Try it
This exercise calls for retyping every line below exactly, with the images omitted.

Top of Data

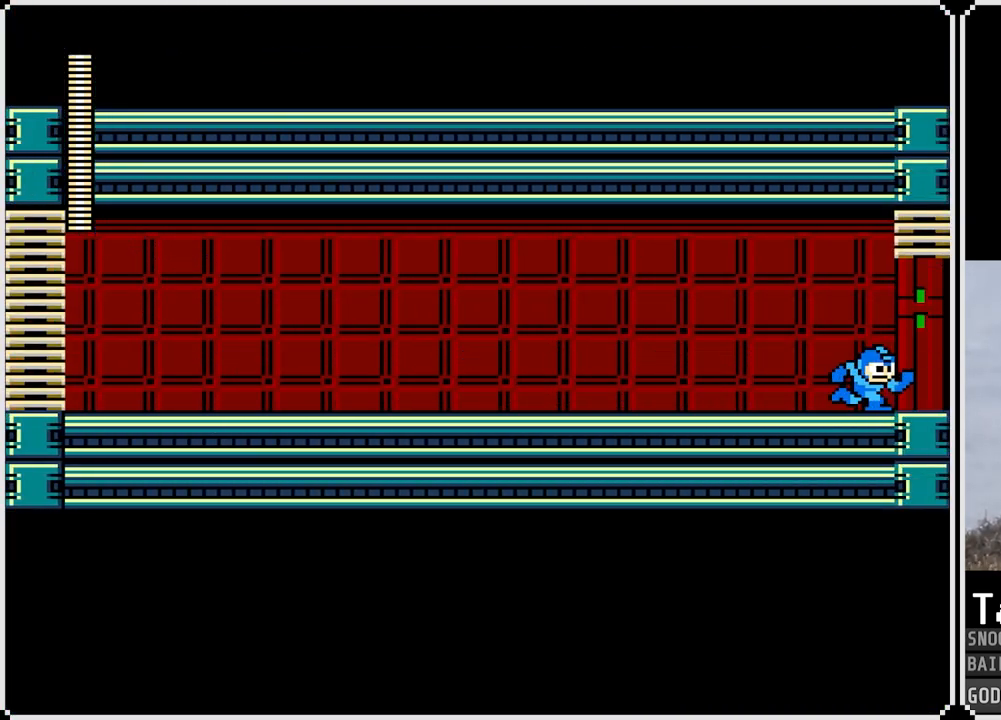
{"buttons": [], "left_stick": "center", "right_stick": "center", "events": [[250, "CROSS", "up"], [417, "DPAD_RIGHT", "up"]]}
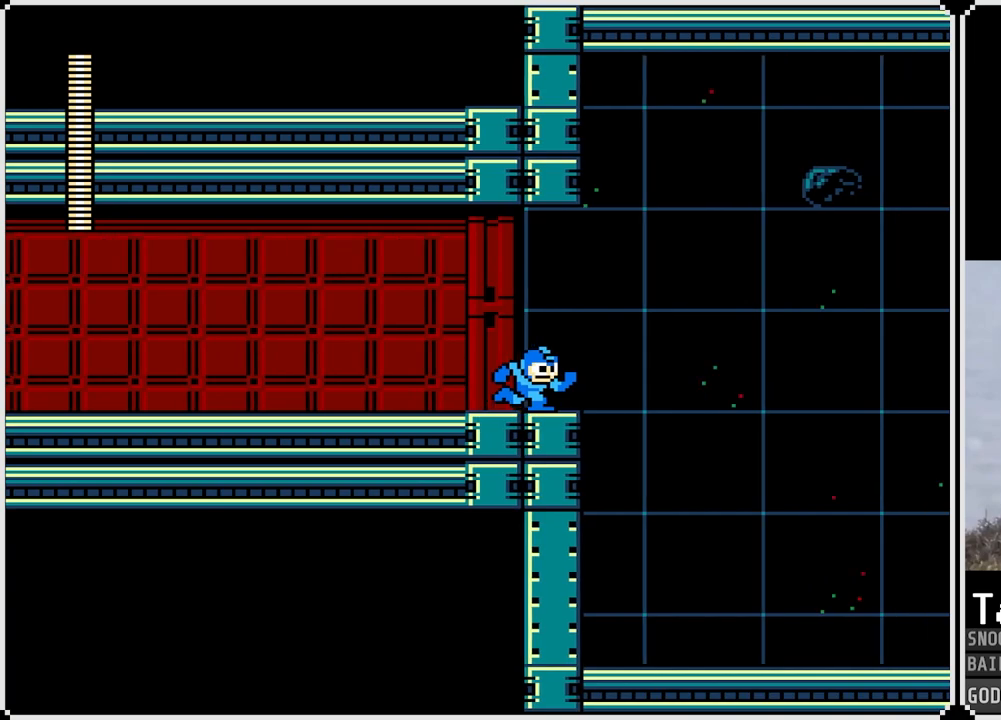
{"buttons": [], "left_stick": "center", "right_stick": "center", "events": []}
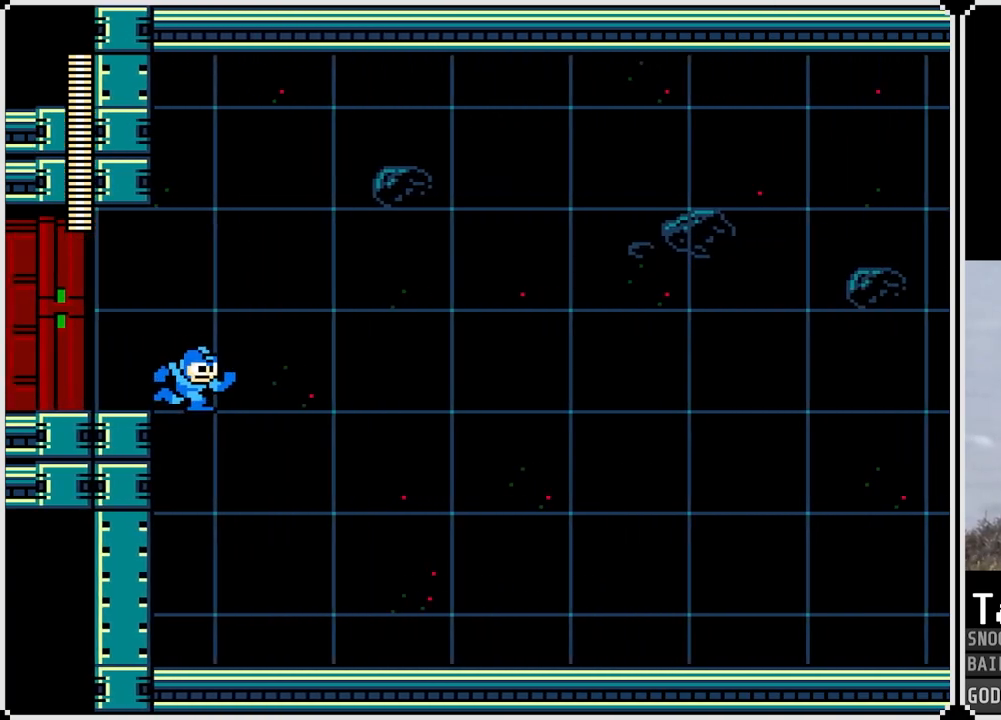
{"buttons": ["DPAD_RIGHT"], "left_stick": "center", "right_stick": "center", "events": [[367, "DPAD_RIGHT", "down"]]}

Bottom of Data

Response area
{"buttons": [], "left_stick": "center", "right_stick": "center", "events": [[250, "CROSS", "up"], [417, "DPAD_RIGHT", "up"]]}
{"buttons": [], "left_stick": "center", "right_stick": "center", "events": []}
{"buttons": ["DPAD_RIGHT"], "left_stick": "center", "right_stick": "center", "events": [[367, "DPAD_RIGHT", "down"]]}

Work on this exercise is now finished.